[Opening Exercise passage section]

Article Text
Abstract
Background and aims: Cellular mediated immunity (CMI) is thought to play a key role in resolution of primary hepatitis C virus (HCV) infection. However, CD4+ and CD8+ T cell responses are also generated during acute infection in individuals who become chronic, suggesting that they developed a defective CMI. The aim of this study was to verify if and when such immune dysfunction is established by measuring the breadth, magnitude, function, and duration of CMI in a large cohort of subjects during the natural course of acute HCV infection.
Methods: CMI was comprehensively studied by prospective sampling of 31 HCV acutely infected subjects enrolled at the onset of infection and followed for a median period of one year.
Results: Our results indicated that while at the onset of acute HCV infection a measurable CMI with effector function was detected in the majority of subjects, after approximately six months less than 10% of chronically infected individuals displayed significant CMI compared with 70% of subjects who cleared the virus. We showed that progressive disappearance of HCV specific T cells from the peripheral blood of chronic patients was due to an impaired ability to proliferate that could be rescued in vitro by concomitant exposure to interleukin 2 and the antigen.

[Closing Exercise passage section]

What the task asks: Write the next part of the hepatitis C immunity abstract, starting after its final sentence. The lines after this passage have no connection to it.

[Opening Data excerpt section]

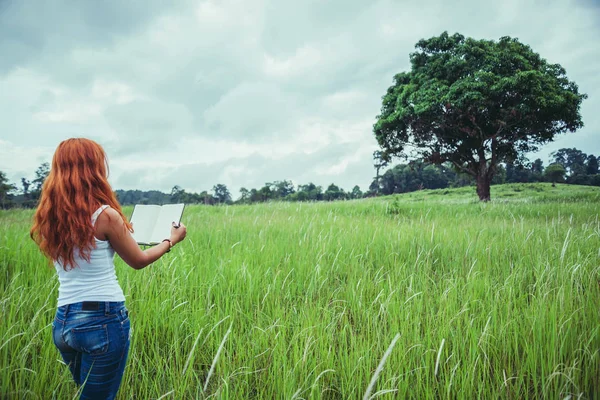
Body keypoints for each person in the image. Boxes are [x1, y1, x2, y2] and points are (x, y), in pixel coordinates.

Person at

[Closing Data excerpt section]

Exercise output:
Conclusion: Our data provide evidence of strong and multispecific T cell responses with a sustained ability to proliferate in response to antigen stimulation as reliable pharmacodynamic measures of a protective CMI during acute infection, and suggest that early impairment of proliferation may contribute to loss of T cell response and chronic HCV persistence.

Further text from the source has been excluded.